Keine Regierung habe in Europa das Recht, Solidarität einzufordern, wenn sie selbst nicht bereit sei, das dafür Nötige zu tun. Oppermann ermahnte Tsipras, nicht nur das griechische Parlament sei demokratisch gewählt worden. "Auch der Bundestag ist demokratisch gewählt worden. Auch wir sind unseren Wählern verpflichtet." Er betonte: "Wir wollen, dass Griechenland in der Eurozone bleibt." Nichts würde leichter, sollte sich das Land durch einen Austritt aus der Eurozone in ein europäisches Notstandsgebiet verwandeln.

Linke-Fraktionschef Gregor Gysi warf der schwarz-roten Regierung einen völlig verfehlten Umgang mit der griechischen Schuldenkrise vor. "Sie gefährden den Euro insgesamt und damit auch die europäische Integration", sagte der Oppositionsführer in seiner Entgegnung auf Merkel.

Gysi verteidigte zugleich den Kurs des linken Athener Kabinetts von Ministerpräsident Alexis Tsipras. Es habe den finanziellen "Schlamassel" von seinen sozialdemokratischen und konservativen Vorgängern geerbt, zuletzt aber schon sieben Milliarden Euro Schulden zurückgezahlt. "Die griechische Regierung ist zum Sparen bereit - nur nicht dort, wo Sie es gerne hätten", sagte Gysi in Richtung von Merkel und Finanzminister Wolfgang Schäuble (CDU). Das Schuldendrama sei ein Resultat der Politik der internationalen Geldgeber-Troika, "hinter der sich ja auch die Bundesregierung versteckt".

An diesem Donnerstag ist die Hoffnung auf eine Lösung im griechischen Schuldendrama bei den meisten Beteiligten auf Null gesunken. Der heutige 18. Juni gilt als Schicksalstag, in Luxemburg führen die Finanzminister der Eurogruppe die entscheidenden Gespräche.

Begleitet wird das Treffen von kritischen Stimmen. Bundesbank-Präsident Jens Weidmann mahnte Athen zur Eile. Für eine Vereinbarung mit den Geldgebern bleibe nicht mehr viel Zeit, sagte Weidmann in einem Interview der Zeitungen "Les Echos" (Frankreich), "La Stampa" (Italien) und "El Mundo" (Spanien): "Hier ist jetzt eindeutig die griechische Regierung am Zug, sich zu entscheiden, wohin sie ihr Land steuern will."

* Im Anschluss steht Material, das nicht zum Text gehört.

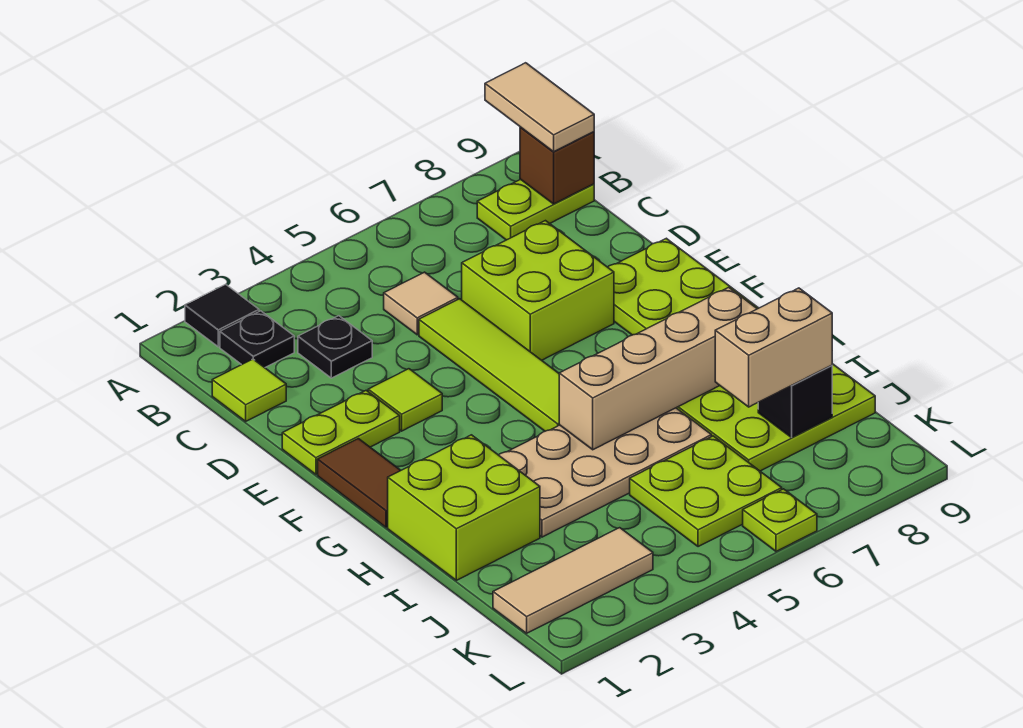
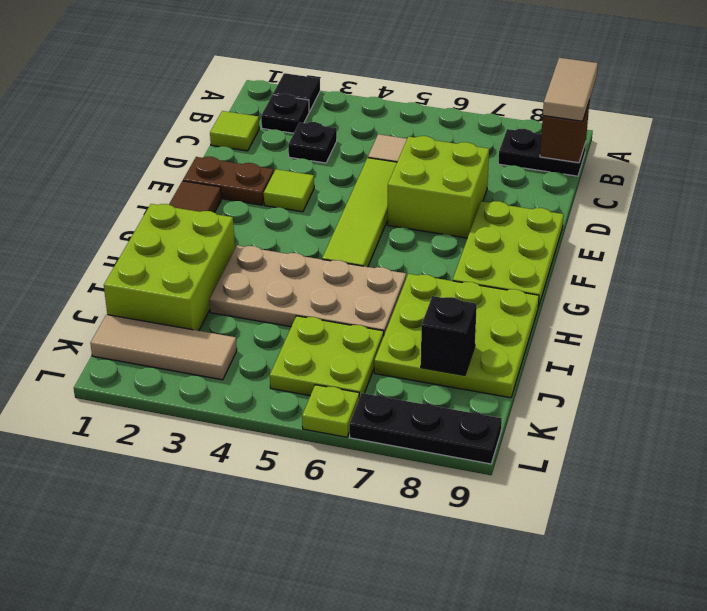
lime plate B8:B9 level 1 -> black plate B8:B9 level 1
lime plate E1:E2 level 1 -> brown plate E1:E2 level 1
lime brick H1:I2 level 1 -> lime brick H1:J2 level 1
tan brick H5:H8 level 2 -> none
tan brick J7:J8 level 3 -> none
none -> black plate L7:L9 level 1

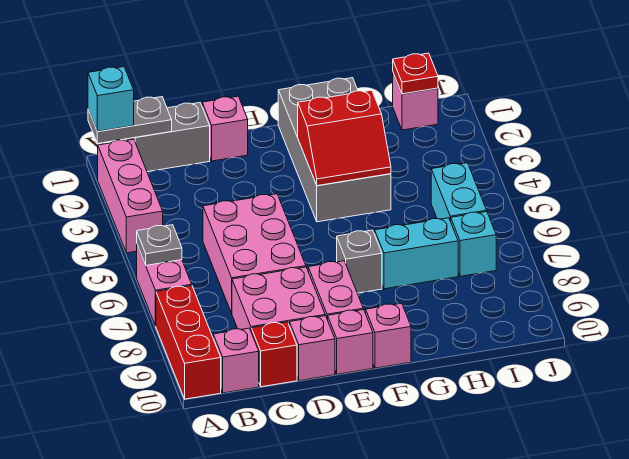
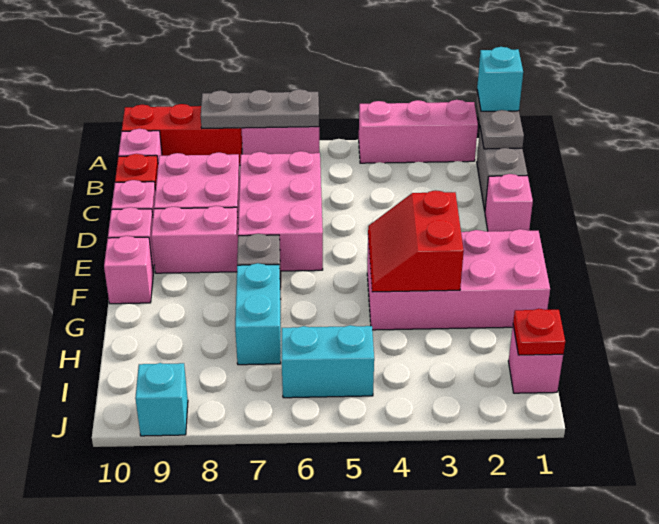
grey plate A6 level 2 -> grey plate A6:A8 level 2
pink brick C5:D7 level 1 -> pink brick C6:E7 level 1
grey brick F1:G4 level 1 -> pink brick F1:G4 level 1
cyan brick I7 level 1 -> cyan brick J9 level 1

Zwar räumte Weidmann ein, dass eine Insolvenz Griechenlands riskant und Ansteckungseffekte nicht ausgeschlossen wären. Das dürfe jedoch kein Freibrief für Athen sein. Man müsse darauf achten, dass die Grundlagen der Währungsunion als Stabilitätsunion nicht ausgehöhlt werden: "Hilfen und Solidarität gehören dazu, aber eben auch, dass Vereinbarungen eingehalten werden."